Collapsing tax revenues combined with another reduction in the Public Investments Program and 2 billion euros of state spending that was never made, have created market-suffocating conditions that are leading the Greek economy back into recession, budget data for the first four months of the year showed on Monday.
The figures published by the Finance Ministry pointed to a number of problems created by the government’s decision to halt payments on several fronts, leading to a primary budget surplus of 2.1 billion euros against a forecast for 310 million euros.
A statement by the General State Accounting Office, in fact, said that the “reduced amount of expenditure is manly due to the restructuring of the cash spending program based on prevailing liquidity conditions,” referring to state coffers, which are fast running dry.
The halt in payments has been so severe, the figures show, that old and new hospital debt servicing to suppliers came to just 63 million euros in the year to end-April, against an annual target of 1.1 billion euros and 631 million euros paid out in the first four months of 2014. At the same time, spending in the Public Investments Program has been slashed by 409 million euros, resulting in numerous projects coming to a halt.
Tax revenues showed a shortfall of 884 million euros, the bulk of which (625 million) is attributed to lagging direct taxes and 259 million to the decline in indirect tax revenues.

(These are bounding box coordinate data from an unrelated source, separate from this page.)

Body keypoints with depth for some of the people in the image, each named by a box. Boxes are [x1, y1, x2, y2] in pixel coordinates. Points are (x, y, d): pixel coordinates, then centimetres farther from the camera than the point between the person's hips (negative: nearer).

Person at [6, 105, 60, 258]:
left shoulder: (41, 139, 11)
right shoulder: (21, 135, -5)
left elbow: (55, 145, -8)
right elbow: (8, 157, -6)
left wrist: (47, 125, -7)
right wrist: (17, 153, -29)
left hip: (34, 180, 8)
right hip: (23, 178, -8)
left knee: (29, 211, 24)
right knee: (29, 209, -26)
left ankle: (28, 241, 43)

A similar trajectory has also been observed in the first 20 days of May.
The ministry’s data further reveal major containment in expenditure by 2 billion euros in January-April 2015. Most of this amount (1.45 billion euros) concerns primary spending, showing that the government has simply failed to fulfill its obligations in the first four months of the year.
However, this is a problem that the government will have to address in the coming months, and particularly in the second half of the year, as these obligations will have to be covered sooner or later.